Fake News Criers.
Fake News Criers. ©2026 USCircus.com
Red Flags

Fake News is Inconvenient Truth

Richard Worth
By Richard Worth

Published: April 5, 2026   •    2 min read


Any time Donald Trump hears something he doesn’t like, it's “fake news.” It doesn’t matter if it’s a journalist, a government report, a video recording, or his own words played back to him. If he doesn’t want to hear it or wants anyone to believe it, real or not, he calls it fake. But here's a secret: fake news just means an inconvenient truth he doesn't like. It's dismissing the truth with a hand wave so no one will look too closely at it. And this isn't just something Trump does. It isn't even anything new.

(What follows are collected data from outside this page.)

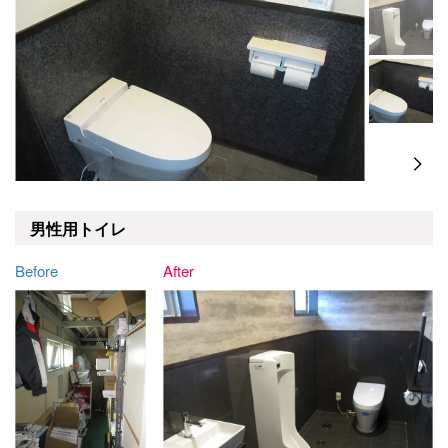
男性用トイレ
Before
After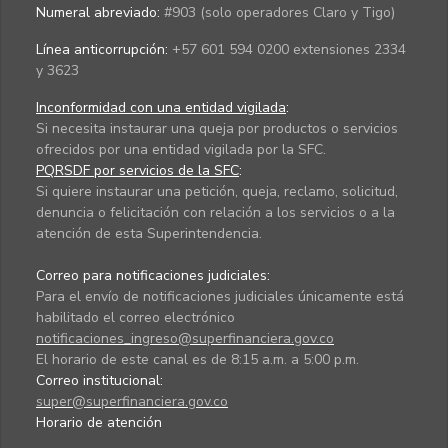
Numeral abreviado:
#903 (solo operadores Claro y Tigo)
Línea anticorrupción:
+57 601 594 0200 extensiones 2334
y 3623
Inconformidad con una entidad vigilada
:
Si necesita instaurar una queja por productos o servicios
ofrecidos por una entidad vigilada por la SFC.
PQRSDF por servicios de la SFC
:
Si quiere instaurar una petición, queja, reclamo, solicitud,
denuncia o felicitación con relación a los servicios o a la
atención de esta Superintendencia.
Correo para notificaciones judiciales:
Para el envío de notificaciones judiciales únicamente está
habilitado el correo electrónico
notificaciones_ingreso@superfinanciera.gov.co
El horario de este canal es de 8:15 a.m. a 5:00 p.m.
Correo institucional:
super@superfinanciera.gov.co
Horario de atención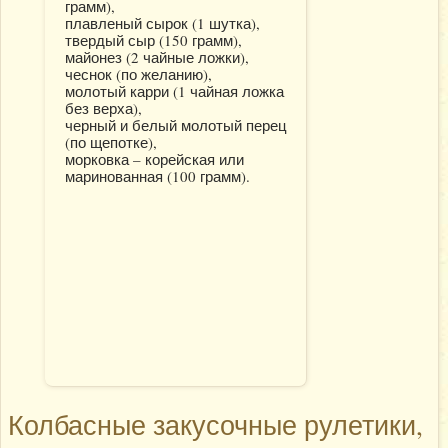
грамм),
плавленый сырок (1 шутка),
твердый сыр (150 грамм),
майонез (2 чайные ложки),
чеснок (по желанию),
молотый карри (1 чайная ложка
без верха),
черный и белый молотый перец
(по щепотке),
морковка – корейская или
маринованная (100 грамм).
Колбасные закусочные рулетики,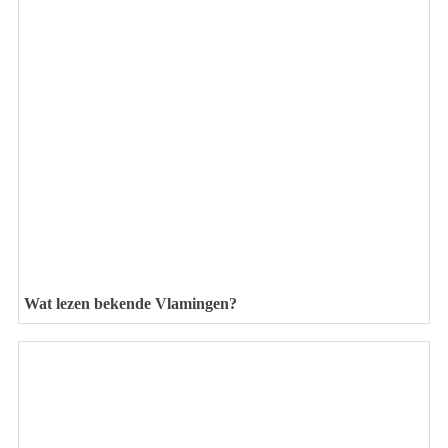
Wat lezen bekende Vlamingen?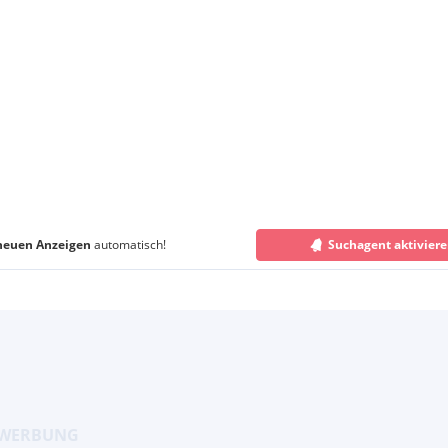
neuen Anzeigen
automatisch!
Suchagent aktivier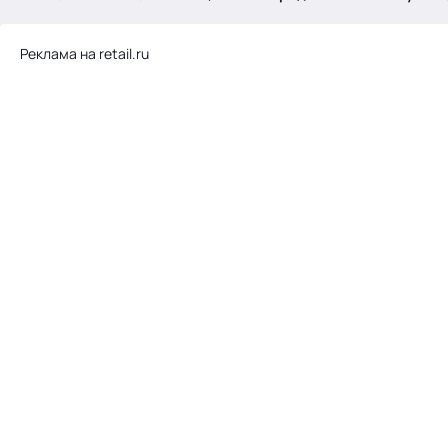
.
Реклама на retail.ru
Тема месяца: Автоматизация на 1С
Войти
картина дня
темы
новости
материалы
видео
события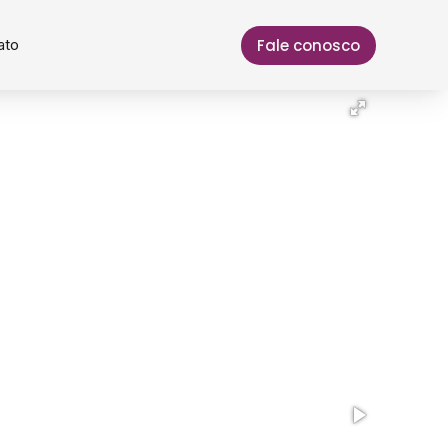
Fale conosco
ato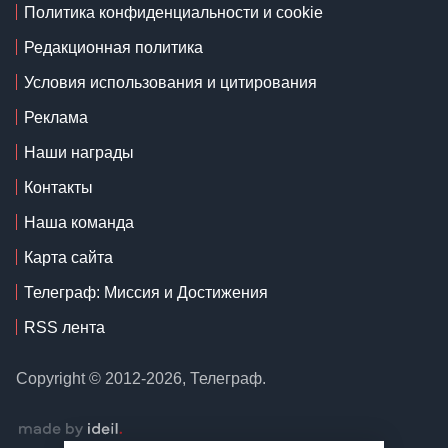
Политика конфиденциальности и cookie
Редакционная политика
Условия использования и цитирования
Реклама
Наши награды
Контакты
Наша команда
Карта сайта
Телеграф: Миссия и Достижения
RSS лента
Copyright © 2012-2026, Телеграф.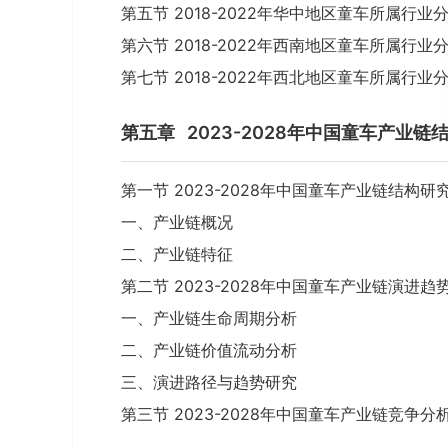
第五节 2018-2022年华中地区童车所属行业
第六节 2018-2022年西南地区童车所属行业
第七节 2018-2022年西北地区童车所属行业
第五章
2023-2028年中国童车产业链
第一节 2023-2028年中国童车产业链结构研
一、产业链概况
二、产业链特征
第二节 2023-2028年中国童车产业链演进趋
一、产业链生命周期分析
二、产业链价值流动分析
三、演进路径与趋势研究
第三节 2023-2028年中国童车产业链竞争分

Claiming something is "fake news" is the oldest trick in the would-be-king playbook.

I have compiled a list of political leaders that have used this same tactic. Maybe you will recognize some of the names. It is certainly a uniquely exclusive group.

List of Political Leaders Who Denounce Media as Fake News

Napoleon Bonaparte (France, 1799–1815) – Controlled the press and denounced opposing newspapers as spreading falsehoods during his rule.

Adolf Hitler (Germany, 1933–1945) – Used the term Lügenpresse (“lying press”) to label critical media as enemies of the state.

Joseph Stalin (Soviet Union, 1924–1953) – Called Western and dissident media “anti-Soviet propaganda,” delegitimizing independent reporting.

Benito Mussolini (Italy, 1922–1943) – Branded independent newspapers as untrustworthy or foreign-influenced while promoting state-controlled outlets.

Mao Zedong (China, 1949–1976) – Criticized foreign journalists and domestic publications as spreading lies against the revolution.

Richard Nixon (USA, 1969–1974) – Labeled critical media like The Washington Post as biased during Watergate.

Vladimir Putin (Russia, 2000–present) – Regularly calls Western media propaganda and frames independent Russian media as misleading.

Jair Bolsonaro (Brazil, 2019–2022) – Accused Brazilian media of spreading false information, particularly around COVID-19 and political scandals.

Viktor Orbán (Hungary, 2010–present) – Criticizes independent media as biased, promoting state-aligned outlets.

Narendra Modi (India, 2014–present) – Government and party-linked rhetoric often frames critical journalists as spreading misinformation.

“Fake news” isn’t just a catchphrase or a quirk—it’s a warning sign. Once people stop believing what they see, hear, and read, they’ll believe anything. And that’s when democracy dies—not with a bang, but with a tweet.

Authoritarians often start by discrediting the press. Trump’s “fake news” label doesn’t just target lies—it targets anything that holds him accountable. That should concern all of us.